**Task objective:**
Rewrite the stretch of lines from the one containing "region: Chiang Mai" through the one containing "latitude: 26.2861", with "city" changed to "town" and nothing else altered. Give only those lines.

**Dataset rows:**
-- Start --
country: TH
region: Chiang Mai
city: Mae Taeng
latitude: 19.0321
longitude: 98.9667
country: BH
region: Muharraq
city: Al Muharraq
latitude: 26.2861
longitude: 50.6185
-- End --
-- Start --
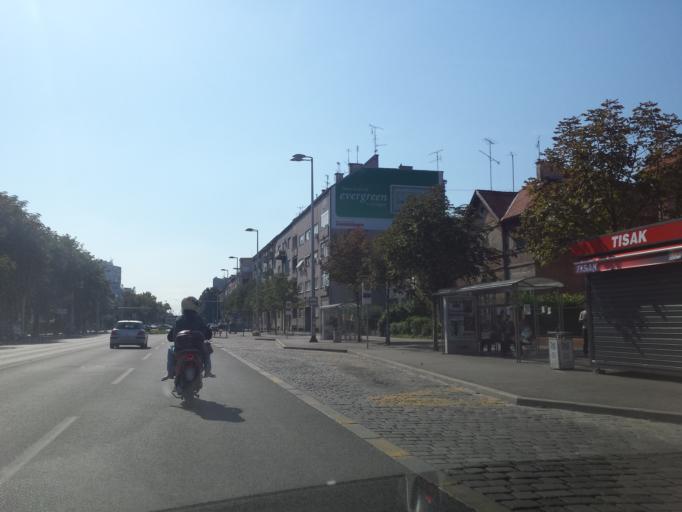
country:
-- End --
**Solution for this exercise:**
region: Chiang Mai
town: Mae Taeng
latitude: 19.0321
longitude: 98.9667
country: BH
region: Muharraq
town: Al Muharraq
latitude: 26.2861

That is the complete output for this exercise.